The book further argues that in order to understand the relationship between technology and social change, we must look at the processes ICTs are said to change and be sensitive to the ways in which technologies, their producers, and their users exercise agency in social change. Several short case studies recounted in the book exemplify this approach. The book does not develop grand theory about the uses or effects of digital media in India or extrapolate new theories from the Indian experience. Nevertheless, the book serves to orient readers to recent developments surrounding digital media and networks in India. More importantly, it sets a scholarly and advocacy agenda around communication in India. Thomas calls for more critical, empirical research on the social consequences of ICT developments and projects, and warns against presumptions that market forces alone will produce the communication systems Indians need or desire. A political economist at heart, Thomas is attuned to the ways in which entrenched power and privilege, whether emanating from the public or private sector, seeks to influence or control the design, distribution and use of technology in information-oriented economies. Thomas recognizes that technology may create opportunities for freedom and justice, but does not assume that it will override the power of the state, industry, or the more abstract but pervasive influences inscribed in the institutions of caste, class and gender.

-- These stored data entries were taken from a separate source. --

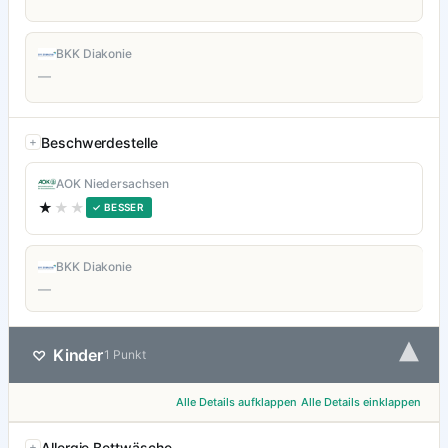
BKK Diakonie
—
Beschwerdestelle
AOK Niedersachsen
★
★★
✓ BESSER
BKK Diakonie
—
▾
Kinder
♡
1 Punkt
Alle Details aufklappen
Alle Details einklappen
Allergie Bettwäsche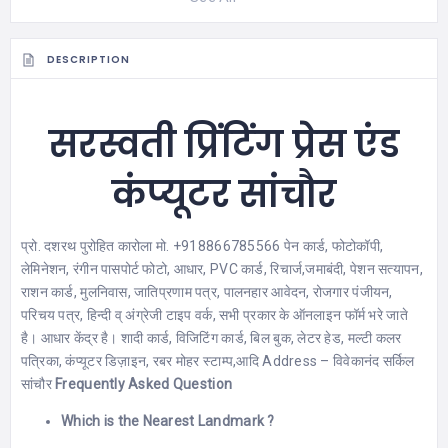
DESCRIPTION
सरस्वती प्रिंटिंग प्रेस एंड
कंप्यूटर सांचौर
प्रो. दशरथ पुरोहित कारोला मो. +918866785566 पेन कार्ड, फोटोकॉपी,
लेमिनेशन, रंगीन पासपोर्ट फोटो, आधार, PVC कार्ड, रिचार्ज,जमाबंदी, पेशन सत्यापन,
राशन कार्ड, मुलनिवास, जातिप्रणाम पत्र, पालनहार आवेदन, रोजगार पंजीयन,
परिचय पत्र, हिन्दी व् अंग्रेजी टाइप वर्क, सभी प्रकार के ऑनलाइन फॉर्म भरे जाते
है। आधार केंद्र है। शादी कार्ड, विजिटिंग कार्ड, बिल बुक, लेटर हेड, मल्टी कलर
पत्रिका, कंप्यूटर डिज़ाइन, रबर मोहर स्टाम्प,आदि Address – विवेकानंद सर्किल
सांचौर
Frequently Asked Question
Which is the Nearest Landmark ?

Finally, he exhorts members of civil society to recognize their interests in the shape and structure of communication systems, which are central to people’s opportunities and capabilities for life and livelihood.

Overall, the trilogy sets an agenda for communication studies in India and calls needed attention to the political economy and policy dimensions of this agenda. The trilogy’s readers will gain a relatively concise orientation towards communication developments in modern India and a sense of some of the most important questions facing Indian communication studies. Despite its strengths, the path Thomas charts has a few bumps. At times, the books treat overlapping subject matter. For example, Thomas writes repetitively about the right to information and community radio movements in both the first and second books, and about dilemmas in Indian intellectual property laws in the first and third. A related weakness is the prismatic structure of some sections of the books. Individual chapters do not always hang together well, follow logically from one another, or build upon each other. The structure sometimes occasions redundancy, such as the multiple accounts of India’s liberalization of its telecommunications sector in early chapters of book three. Finally, aiming for breadth over depth, the books sometimes make assertions without offering complete explanations or giving adequate empirical evidence to assess the analysis. However, given the substantiality of the undertaking, such faults can be forgiven. Other scholars who follow in his path can pick up where Thomas leaves off in mapping this complex, but consequential, terrain.